Respectfully, these decisions have nothing to do with best interests and everything to do with "power and authority." If a child has been working with one parent to build a soap box vehicle only to learn that the derby is the same day the child's mother is getting remarried, we have a conundrum but not one that affects the best interests or welfare of the child. Someone needs to resolve this dispute. That can't be contested. But do we really require that a judge lay aside his or her other business to decide this. Is that an efficient use of judicial time in a world where more and more citizens are coming to court without lawyers. How many hours of testimony should be allocated to hearing Father testify about how the soap box car was built? Should there be a limit on cross examination? How many questions must mother endure concerning her ignorance or cavalier indifference to the needs of her son to attend the derby? I was recently slated to speak on a panel with an appellate judge. At the last moment he mailed all of his fellow panel members to advised that the seminar was the same weekend as his child's bar mitzvah. Of course he has to cancel. But had he been a mere mortal who scheduled his son's bar mitzvah on the same weekend as the playoff game, or the soap box derby or the rabbit competition, he might have had bigger problems than he faced with his fellow seminarians. He might have found himself sitting outside a courtroom while an elected official found time to weigh the benefits of bar mitzvah versus playoff game in which his son was slated to pitch.

These decisions cannot be dismissed as frivolous but as we noted, they have little to nothing to do with protecting children or assaying what is in their interests. They are the perfect place for a neutral outsider who has some experience with the family to call "ball or strike." These parent coordinators do charge for their time but their cost is a fraction of what litigants spend to have pleadings prepared so that their attorneys can spend hours in the hallway of the courthouse waiting for a judge to break from his daily fare of litigation to take up the emergency baseball versus bar mitzvah dispute. Where a parent coordinator is familiar with the dynamics of the family, he or she can also bring to bear the experience of the family in making the decision. Perhaps Father has "won" the last three demands for intervention and it is time for Mother to get a "win" in her column. Judges are not going to bring that experience to the table unless this is one of those families who makes a court appearance every 8-10 weeks.

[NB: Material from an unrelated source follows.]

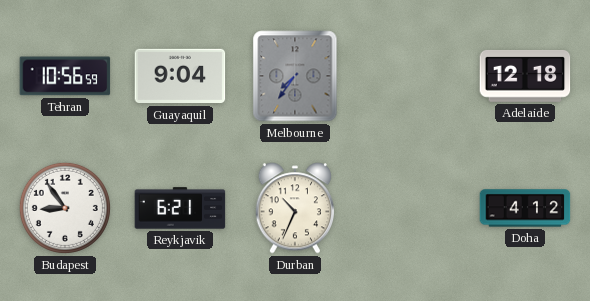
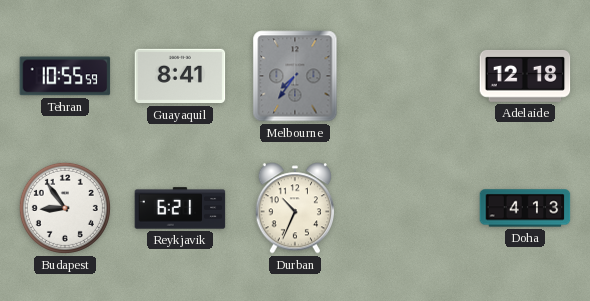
Tehran: 10:56 -> 10:55
Guayaquil: 9:04 -> 8:41
Doha: 4:12 -> 4:13
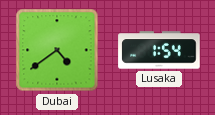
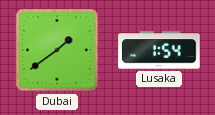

Having now sung the praises of coordinators, I close by observing that the system was not without its failures. The truth is that lots of high conflict families chewed through a succession of coordinators like weevils through cotton. There were reports of coordinators who were quick to intervene because it was a way to augment their professional practice income. Last but not least were those who were frustrated would be judges who loved to exercise "authority." Many coordinators seemed to not apprehend that parent coordination was not a means to compensate for one party's refusal to plan or even look at a calendar. Yes, there were problems. But in a world where Courts are being asked to live with fewer resources and more and more citizens have decided to dispense with attorneys, it is a system that warranted more consideration than it got last month.

The content of this article is intended to provide a general guide to the subject matter. Specialist advice should be sought about your specific circumstances.